- **What you need to do**
Transcribe every line of the material below word for word, leaving the pictures out of your answer.

- **Data segment**

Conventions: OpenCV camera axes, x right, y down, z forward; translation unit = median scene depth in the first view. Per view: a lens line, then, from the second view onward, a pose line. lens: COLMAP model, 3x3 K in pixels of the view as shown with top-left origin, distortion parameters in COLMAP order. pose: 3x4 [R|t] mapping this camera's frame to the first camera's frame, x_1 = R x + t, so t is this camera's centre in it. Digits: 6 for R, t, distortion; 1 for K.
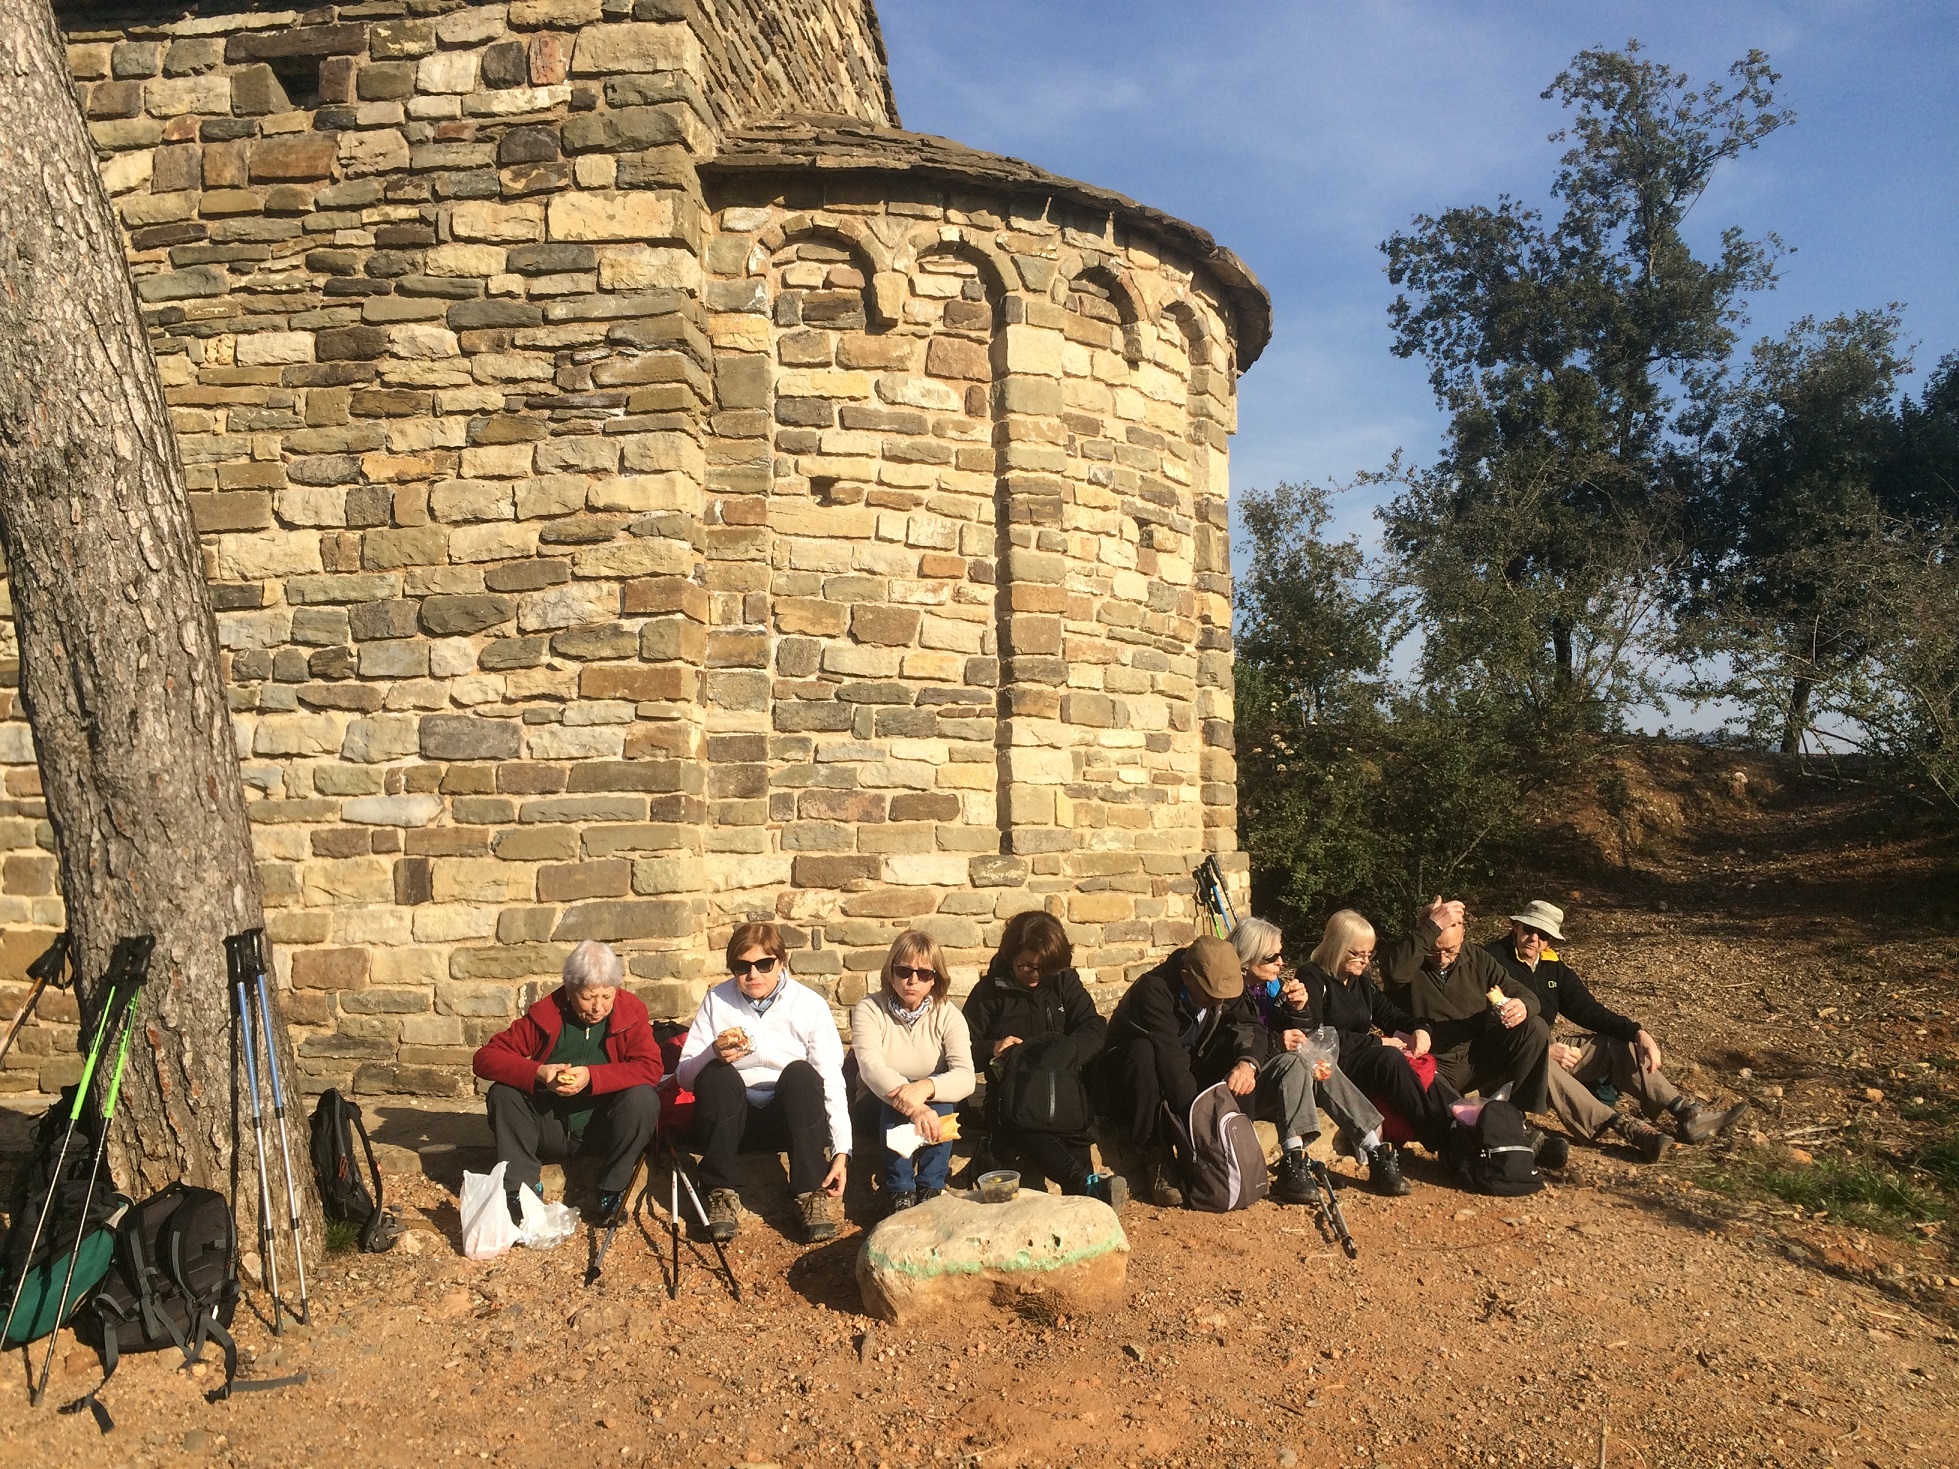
lens RADIAL K [[1684.4, 0, 1031.9], [0, 1684.4, 784.6], [0, 0, 1]] dist [0.060118, -0.060359]
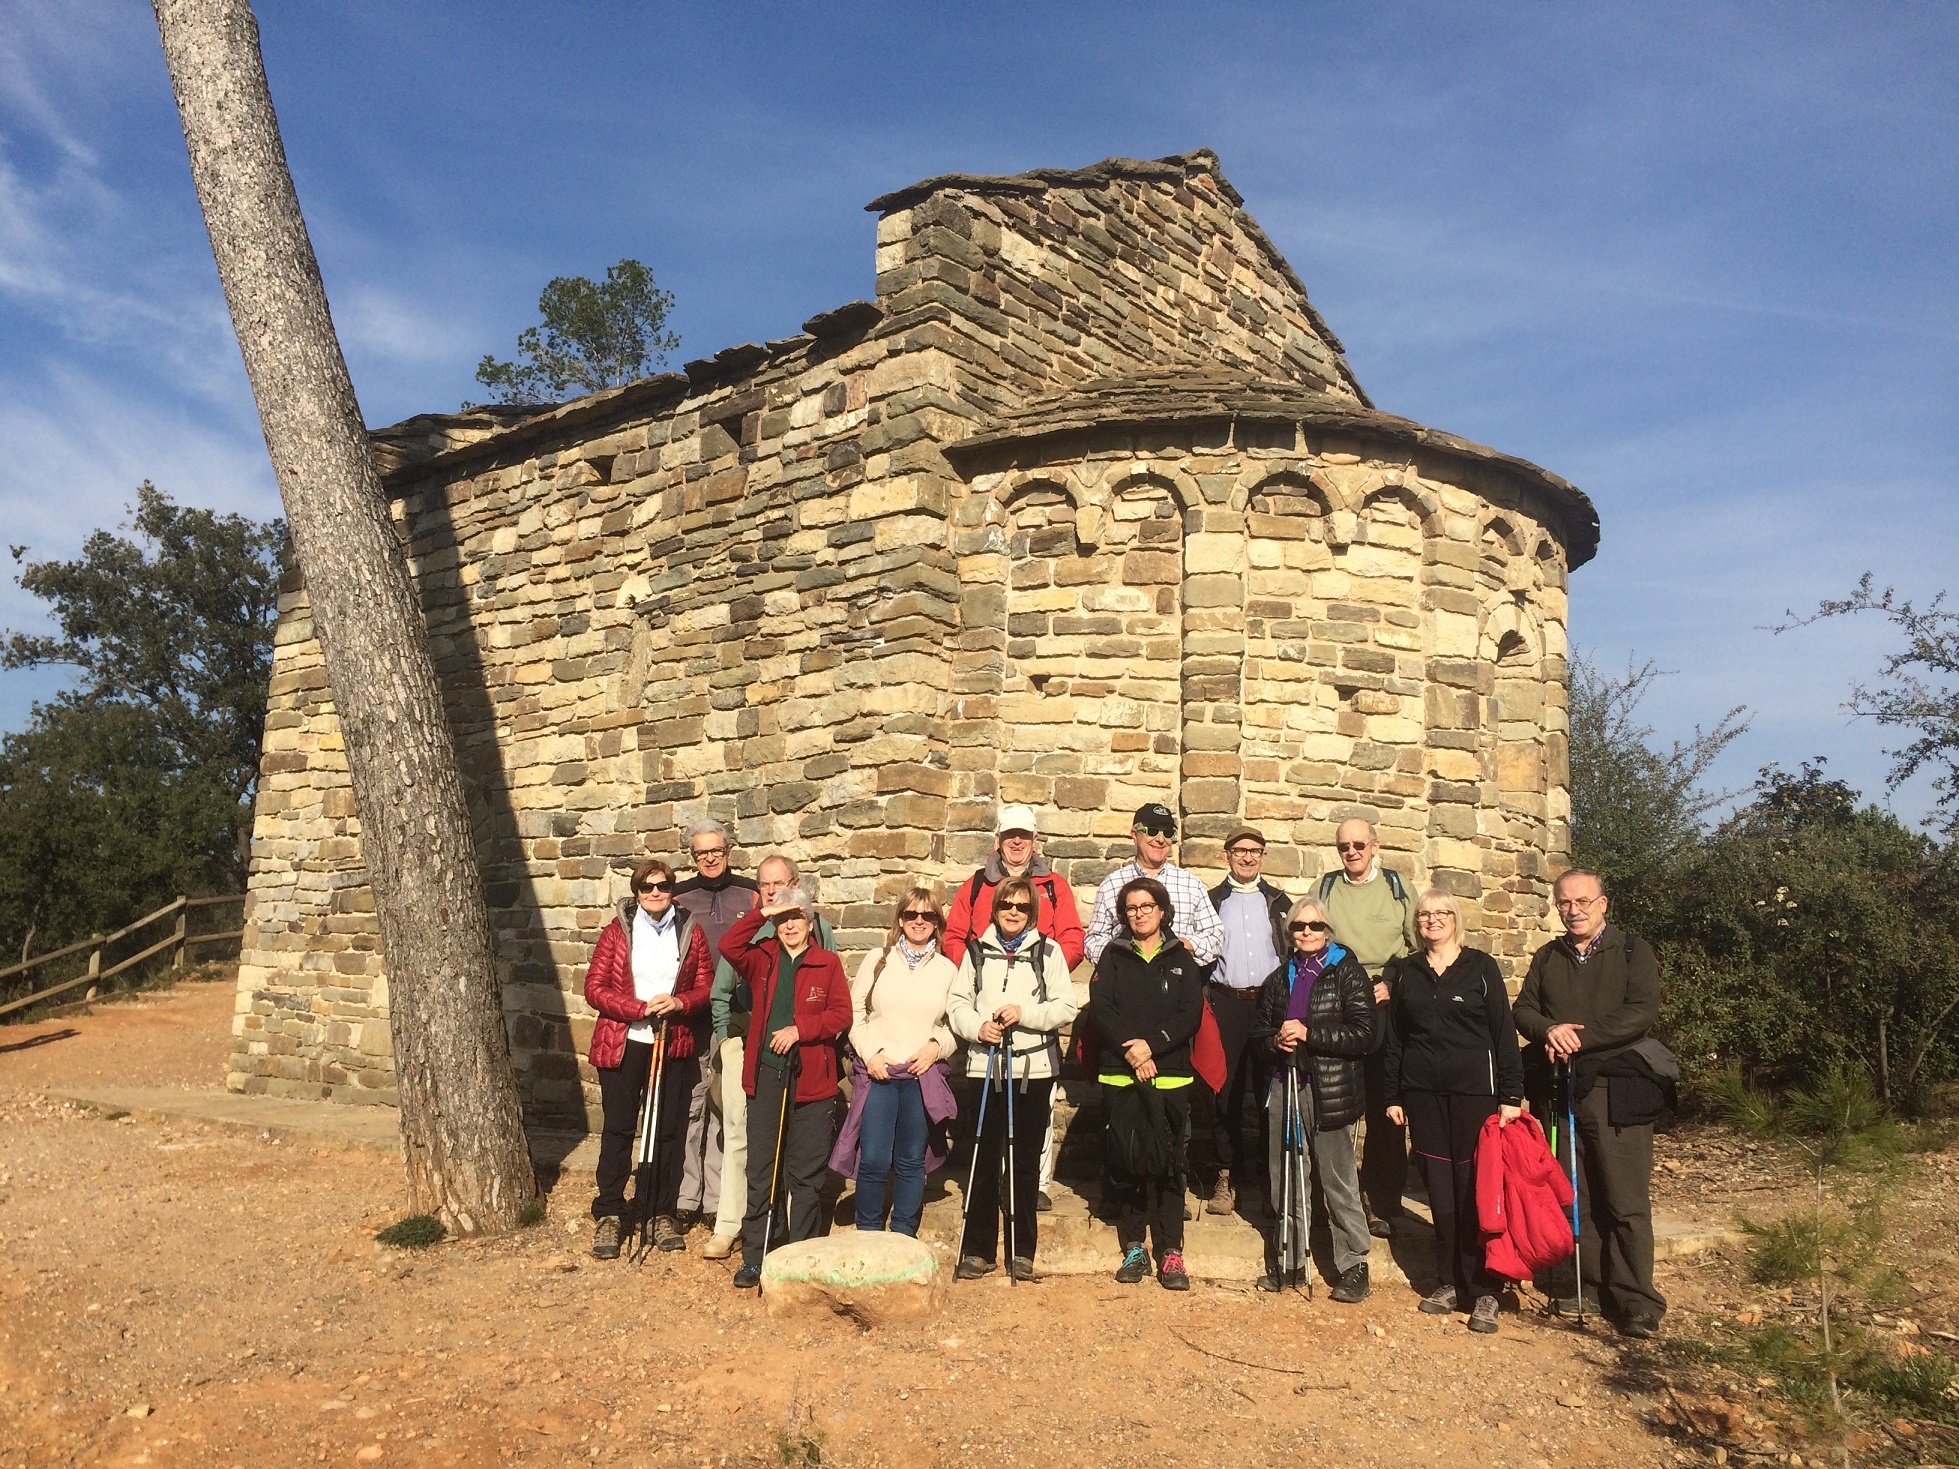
lens RADIAL K [[1684.4, 0, 977.0], [0, 1684.4, 781.6], [0, 0, 1]] dist [0.060118, -0.060359]
pose [[0.830030, -0.038433, -0.556393, 0.534743], [-0.014648, 0.995776, -0.090635, 0.008571], [0.557527, 0.083380, 0.825961, -0.042140]]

- **Answer**
Conventions: OpenCV camera axes, x right, y down, z forward; translation unit = median scene depth in the first view. Per view: a lens line, then, from the second view onward, a pose line. lens: COLMAP model, 3x3 K in pixels of the view as shown with top-left origin, distortion parameters in COLMAP order. pose: 3x4 [R|t] mapping this camera's frame to the first camera's frame, x_1 = R x + t, so t is this camera's centre in it. Digits: 6 for R, t, distortion; 1 for K.
lens RADIAL K [[1684.4, 0, 1031.9], [0, 1684.4, 784.6], [0, 0, 1]] dist [0.060118, -0.060359]
lens RADIAL K [[1684.4, 0, 977.0], [0, 1684.4, 781.6], [0, 0, 1]] dist [0.060118, -0.060359]
pose [[0.830030, -0.038433, -0.556393, 0.534743], [-0.014648, 0.995776, -0.090635, 0.008571], [0.557527, 0.083380, 0.825961, -0.042140]]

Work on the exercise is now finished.